Proposed syllabus here.
How is the rapid development of global computer networks, digital media, and massive data archives changing the way we study history and culture? We now have access to unprecedentedly large and rich bodies of information generated from the digitization of older materials and the explosion of new content through social media. Machine learning and natural language processing make it possible to answer traditional research questions with greater rigor, and tackle new kinds of projects that would once have been deemed impracticable. At the same time, scholars now have many more ways to communicate with one another and the broader public, and it is becoming both easier – and more necessary – to collaborate across disciplines.

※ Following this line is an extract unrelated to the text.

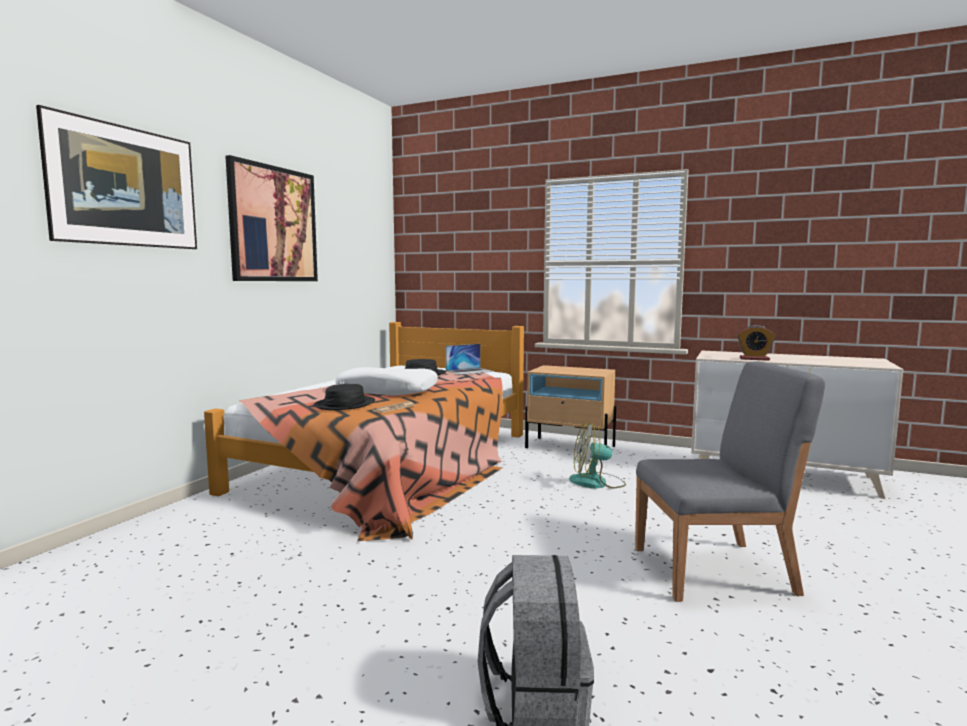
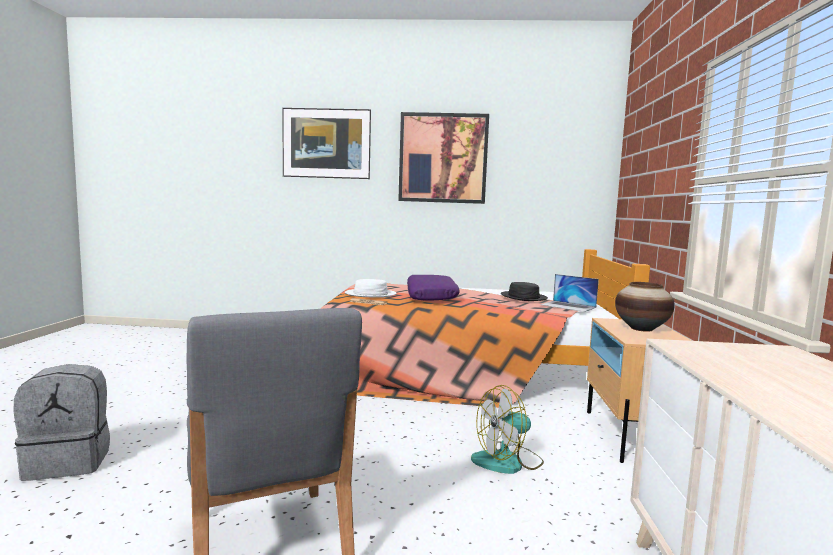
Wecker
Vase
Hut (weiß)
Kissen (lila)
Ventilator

Students in this course will begin by learning about some of the core concepts and practices of traditional literary, cultural, and historical analysis, and then consider how they might be transformed. They will explore tools and techniques that include data curation, named-entity extraction, part-of-speech tagging, topic modeling, sentiment analysis, machine and crowd-source translation, social and citation network analysis, and text visualization. The course will take shape as an intensive workshop, where we will gain and share methodological expertise, and begin to think big about digital archives, information architectures, live data, and large-scale textual corpora.
Expect to form groups led by graduate and faculty researchers, to work collaboratively, and to actively shape the trajectory of the course. Case studies could include digital editions, collaborative annotation and editing practices, the curation of archives and libraries. There will be methodological excursions into the fields of anthropology, economics, bio-informatics, and design. The course is open to students at all levels of technical skill and with a variety of research interests. But they should be open to applied training on the basics of database discovery, natural language processing, graph theory, image analysis, text visualization, and network analysis.